There are many software that are opensource and need a rewrite (inkscape,...). If everyone comes to Linux, from MS mostly, Linux will become like MS OS and even worst, since it doesn't mean that there will be talently made products of high quality. Let's see.
It is actually bad, because lot of bad programmers will enter the world of Linux.
There are many software that are opensource and need a rewrite (inkscape,...). If everyone comes to Linux, from MS mostly, Linux will become like MS OS and even worst, since it doesn't mean that there will be talently made products of high quality. Let's see.
Nothing I've read about Microsoft makes me think they have bad programmers.
Linux or other free OSes probably won't replace MacOS or Windows on the consumer desktop level within the next decade or so, but what with current advancements we may see more people switch to it in future.

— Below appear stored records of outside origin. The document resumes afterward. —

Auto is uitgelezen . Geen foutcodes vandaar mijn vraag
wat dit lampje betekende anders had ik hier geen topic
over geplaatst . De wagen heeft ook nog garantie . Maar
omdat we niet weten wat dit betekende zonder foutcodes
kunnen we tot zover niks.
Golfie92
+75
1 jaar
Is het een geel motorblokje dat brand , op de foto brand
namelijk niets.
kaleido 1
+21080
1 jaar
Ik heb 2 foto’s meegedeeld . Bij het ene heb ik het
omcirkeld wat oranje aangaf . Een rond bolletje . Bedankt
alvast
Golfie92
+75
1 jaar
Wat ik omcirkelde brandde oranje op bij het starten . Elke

I read recently that last year was the first when the sales of smart phones outnumbered those of laptops and desktops. This is the big change: people who don't need a traditional computer are beginning to stop buying them and those in poorer countries could never afford them anyway.

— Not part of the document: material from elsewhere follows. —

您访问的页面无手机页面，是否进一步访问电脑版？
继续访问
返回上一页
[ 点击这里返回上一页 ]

On office desktops, Linux will expand in countries where the school system is switching to Linux (e.g. Russia, Brazil), because that's what employees will be used to, but it will obviously linger in the G7 countries where they have more money to waste in the school system.
The last holdouts for Windows will be the hard-core gamers and those who have a lot of custom software that would be difficult to convert (e.g. the Royal Navy).

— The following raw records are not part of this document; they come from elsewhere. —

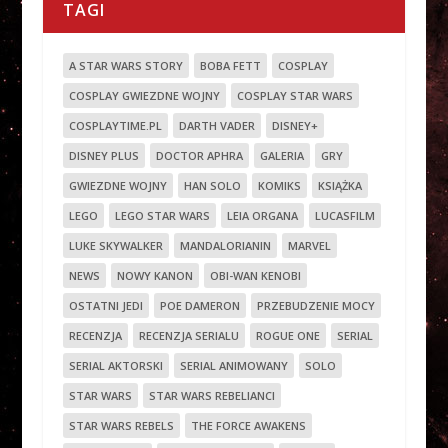
TAGI
A STAR WARS STORY
BOBA FETT
COSPLAY
COSPLAY GWIEZDNE WOJNY
COSPLAY STAR WARS
COSPLAYTIME.PL
DARTH VADER
DISNEY+
DISNEY PLUS
DOCTOR APHRA
GALERIA
GRY
GWIEZDNE WOJNY
HAN SOLO
KOMIKS
KSIĄŻKA
LEGO
LEGO STAR WARS
LEIA ORGANA
LUCASFILM
LUKE SKYWALKER
MANDALORIANIN
MARVEL
NEWS
NOWY KANON
OBI-WAN KENOBI
OSTATNI JEDI
POE DAMERON
PRZEBUDZENIE MOCY
RECENZJA
RECENZJA SERIALU
ROGUE ONE
SERIAL
SERIAL AKTORSKI
SERIAL ANIMOWANY
SOLO
STAR WARS
STAR WARS REBELIANCI
STAR WARS REBELS
THE FORCE AWAKENS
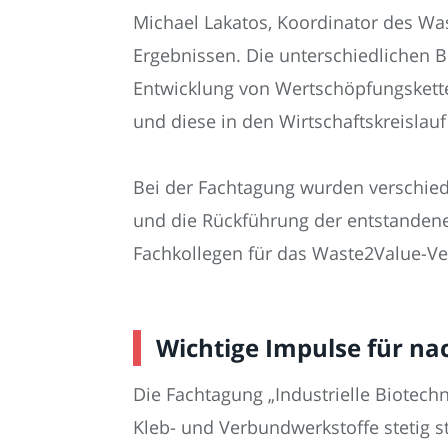
Michael Lakatos, Koordinator des Wa
Ergebnissen. Die unterschiedlichen 
Entwicklung von Wertschöpfungsketten 
und diese in den Wirtschaftskreislau
Bei der Fachtagung wurden verschied
und die Rückführung der entstandene
Fachkollegen für das Waste2Value-Ver
Wichtige Impulse für n
Die Fachtagung „Industrielle Biotechn
Kleb- und Verbundwerkstoffe stetig s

I read recently that last year was the first when the sales of smart phones outnumbered those of laptops and desktops. This is the big change: people who don't need a traditional computer are beginning to stop buying them and those in poorer countries could never afford them anyway.
On office desktops, Linux will expand in countries where the school system is switching to Linux (e.g. Russia, Brazil), because that's what employees will be used to, but it will obviously linger in the G7 countries where they have more money to waste in the school system.
The last holdouts for Windows will be the hard-core gamers and those who have a lot of custom software that would be difficult to convert (e.g. the Royal Navy).
Universities in Brazil and Germany are largely using Linux. Brazil it is mostly Ubuntu. In German, many types.
Otherwise making use of Linux at Universities in the whole world is relatively very poor.
Most programmers learn today C# on Windows platforms. Linux is not at all popular even in informatics studies.
MIT has mostly MS Windows and Mac, and Fedora or other Linux distros aren't that much employed.
When you look well, Education, even in Informatics, is a MS world.
I read recently that last year was the first when the sales of smart phones outnumbered those of laptops and desktops. This is the big change: people who don't need a traditional computer are beginning to stop buying them and those in poorer countries could never afford them anyway.
Do you know how nice it would be if we could install the distro of our choice on any smartphone? Sure Android is Linux But.....its also google To bad Ubuntu touch didnt make it
Do you know how nice it would be if we could install the distro of our choice on any smartphone? Sure Android is Linux But.....its also google To bad Ubuntu touch didnt make it
I am not so sure that it is too bad.
Ubuntu is a sort of freedom-less linux distributions. I woundn't bet that one day they (ubuntu distros) will ask you your phone number, address, email, and so on to install it. later credit card number as does Apple iPhones so well.